Moreover, the payments should have been reported as a campaign expenses, but they were not because doing so would have defeated their purpose. So the payments were fraudulently misrepresented to be lawyer fees, and when it was discovered, Trump lied about the scheme.
> the payments should have been reported as a campaign expenses
You have it exactly backward. The law is clear that "campaign expenses" cannot have any personal component. That makes sense, because the focus of the law is to prevent candidates from calling things "campaign expenses" that are actually for personal benefit. John Edwards was prosecuted for using campaign funds to keep his mistress silent because hiding an affair has a personal component in addition to a political component.
If Trump had been charged with a campaign-finance violation, his straightforward defense under well-established precedent would be that paying off Stormy Daniels had a personal component (avoiding personal embarrassment and his wife finding out), in addition to whatever effect it had on the campaign. The prosecution would have been required to prove beyond a reasonable doubt that Trump's marriage was so dysfunctional that the only reason he would have paid off Stormy Daniels was the election.
That's why prosecutors didn't charge him with a campaign finance violation.
Whatever you're trying to say here is lost in the weeds.
You also can't have your personal lawyer take out a loan and spend it on expenses for your campaign and not report that as a campaign expense.
If you're running for public office, you can't commit fraud to hide things from the electorate because you don't want them to find out. That can't be allowed in free and fair elections. If you get elected doing that, people have every reason to question your legitimacy. If you get caught and lie about it, expect people not to trust you. If you get charged with a crime related to that conduct, don't be surprised when a jury finds you guilty, because it's shady af. This is all very straightforward stuff.
> Whatever you're trying to say here is lost in the weeds.
No, I’m talking about the law. You’re wrong about what you think campaign finance law says.
> You also can't have your personal lawyer take out a loan and spend it on expenses for your campaign and not report that as a campaign expense.
The law is the exact opposite. You cannot call something a “campaign expense” if it is an expense you would incur “irrespective of the campaign.” (That’s the magic phrase in FEC regulations.) If you pay off your mistress and call it a campaign expense, you’ll be prosecuted for campaign finance violations, because the prosecutor would say that you could have non-campaign reasons to do that. John Edwards was prosecuted for doing exactly that.
The New York federal prosecutor (SDNY) investigated the exact theory you are talking about: charging Trump with a campaign finance violation. They didn’t bring the case because all Trump would have to do is prove that he would have paid off Stormy Daniels “irrespective of the campaign.”
And? Like I said you’re lost in the weeds. I think you’re focused too much on being coy, rather than what I’m saying.
> The law is the exact opposite.
As far as I know if you spend money on a campaign you have to report it. If you get someone to spend money for you, you have to report it.

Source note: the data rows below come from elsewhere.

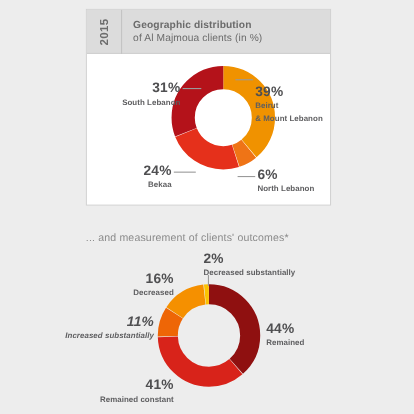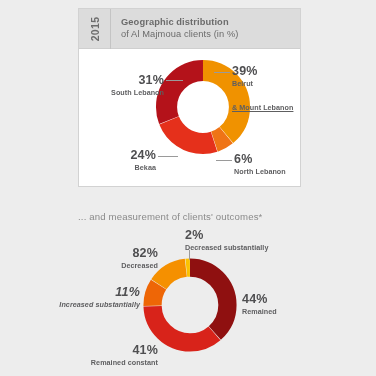--- a/index.html
+++ b/index.html
@@ -177,7 +177,7 @@
   </svg>
 </div>
 
-<div class="callout align-left" style="left:232px; top:64px;">
+<div class="callout align-left" style="left:232px; top:76px;">
   <span class="pct">39%</span>
   <span class="name">Beirut</span>
   <span class="name" style="margin-top:16px;text-decoration:underline;">&amp; Mount Lebanon</span>

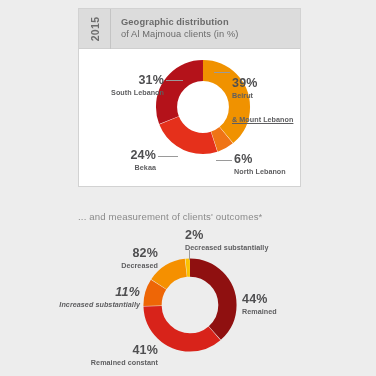--- a/index.html
+++ b/index.html
@@ -180,7 +180,7 @@
 <div class="callout align-left" style="left:232px; top:76px;">
   <span class="pct">39%</span>
   <span class="name">Beirut</span>
-  <span class="name" style="margin-top:16px;text-decoration:underline;">&amp; Mount Lebanon</span>
+  <span class="name" style="margin-top:4px;">&amp; Mount Lebanon</span>
 </div>
 <div class="leader h" style="left:214px; top:72px; width:16px;"></div>
 

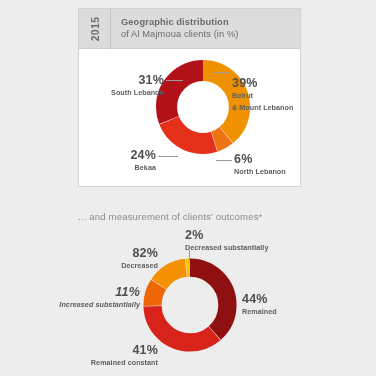--- a/index.html
+++ b/index.html
@@ -223,7 +223,7 @@
 <div class="leader v" style="left:189px; top:250px; height:10px;"></div>
 
 <div class="callout align-right" style="left:96px; top:246px; width:62px;">
-  <span class="pct">82%</span>
+  <span class="pct">16%</span>
   <span class="name">Decreased</span>
 </div>
 

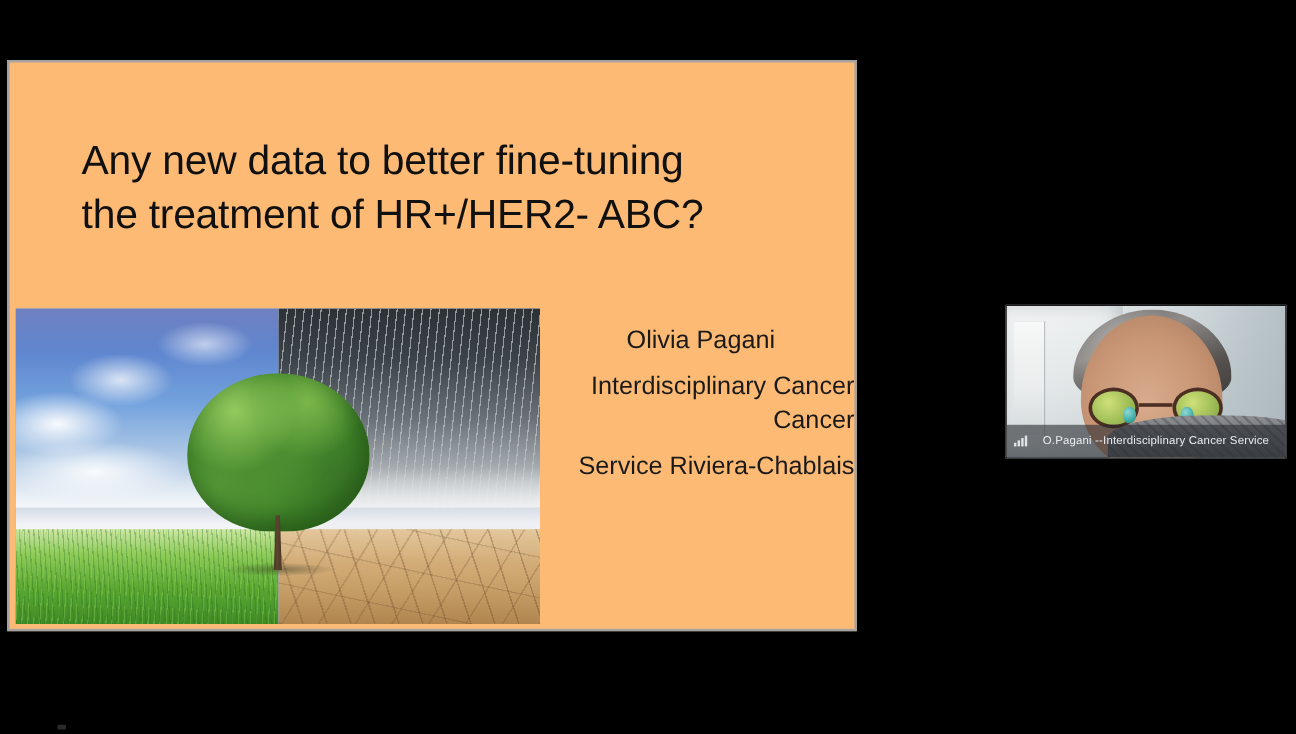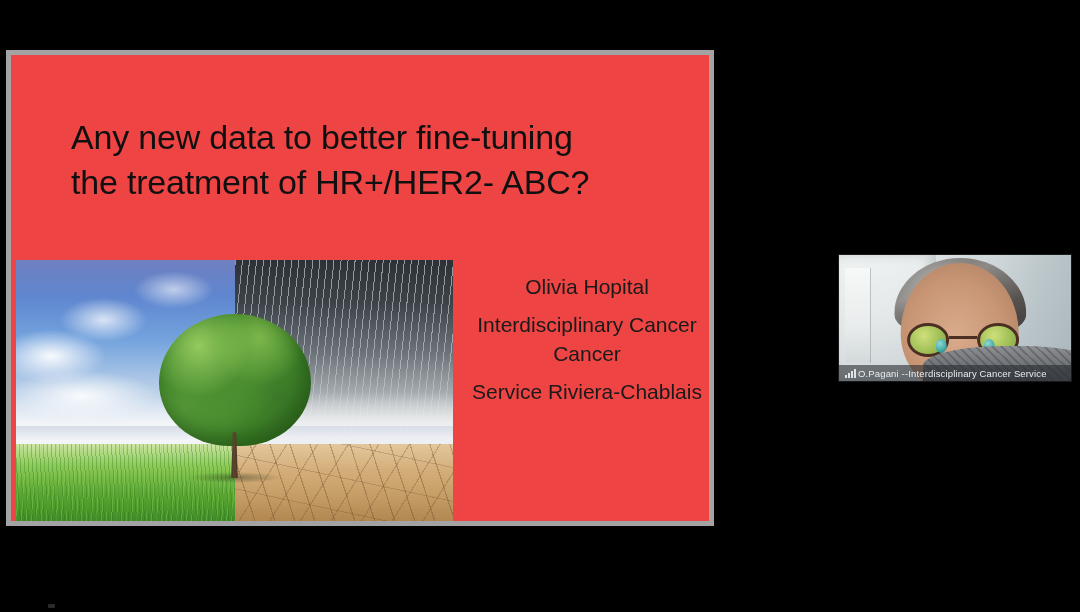--- a/index.html
+++ b/index.html
@@ -29,8 +29,8 @@
     top: 50px;
     width: 708px;
     height: 476px;
-    background: #ef4444;
-    border: 5px solid #a3a3a3;
+    background: #fdba74;
+    border: 2px solid #a3a3a3;
     box-sizing: border-box;
     overflow: hidden;
   }

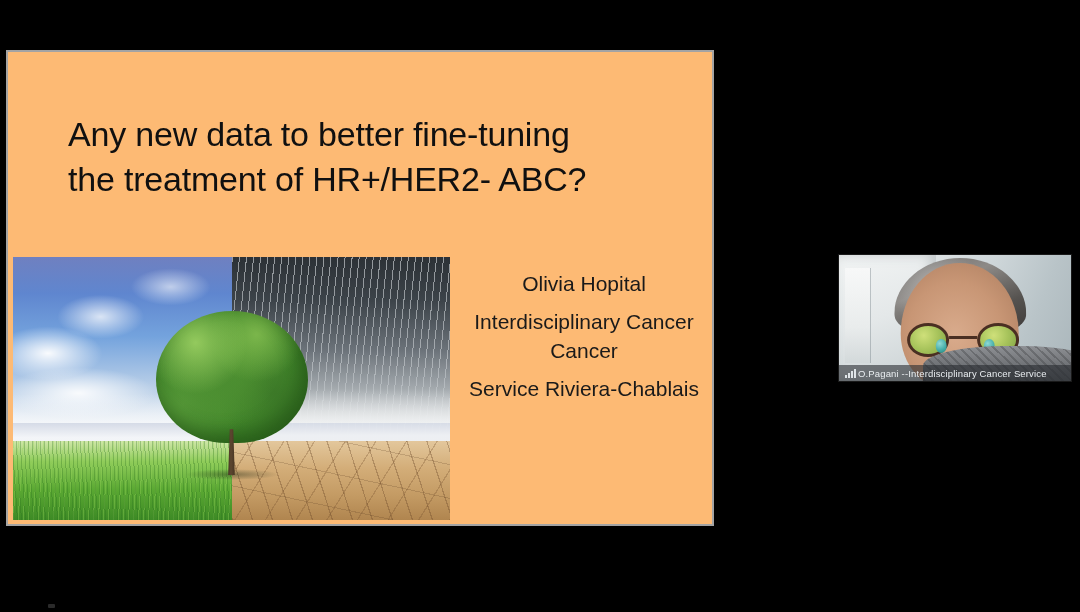--- a/index.html
+++ b/index.html
@@ -403,7 +403,7 @@
     </div>
 
     <div id="author-block">
-      <span class="line">Olivia Hopital</span>
+      <span class="line">Olivia Pagani</span>
       <span class="line">Interdisciplinary Cancer</span>
       <span class="line" style="margin-top:0">Cancer</span>
       <span class="line">Service Riviera-Chablais</span>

Seems like what you're trying to say is he didn't have to report it because arguably it had a personal component. Okay but that apparently wasn't the case; after the trial it is clear the payments were mostly for the campaign and not to save his relationship or himself of personal embarrassment. If you're trying to say "well he wasn't charged that way so it can't be election fraud" then again, I think you're missing my point.
Either way, I'm left at trying to guess your point because you haven't been clear in making it.
> They didn’t bring the case because
And?? Leaving aside you don’t know why any prosecutor didn’t bring a case, what are you implying? Make your point instead of dancing around it for 2 days.
Whether a prosecutor thinks they can prove that at trial is a different matter. That he was charged under a different law doesn’t make the underlying conduct okay from an elections perspective whether or not some federal prosecutor decided to charge that.
Either way what he did was he committed fraud and lied about it as POTUS, committing some of those crimes in the Oval Office, all to increase the chances of being elected. That is not okay. That makes one arguably (and definitely in my mind) illegitimate as a public servant. Apparently it’s also a felony.
If you think that conduct is okay because of whatever technicalities you can come up with, you’re missing my entire point.
How could it be about "campaign funds" when the charge was about the Trump organization's business records? What you're describing is a straightforward campaign finance violation, which he could have been charged with if it were true.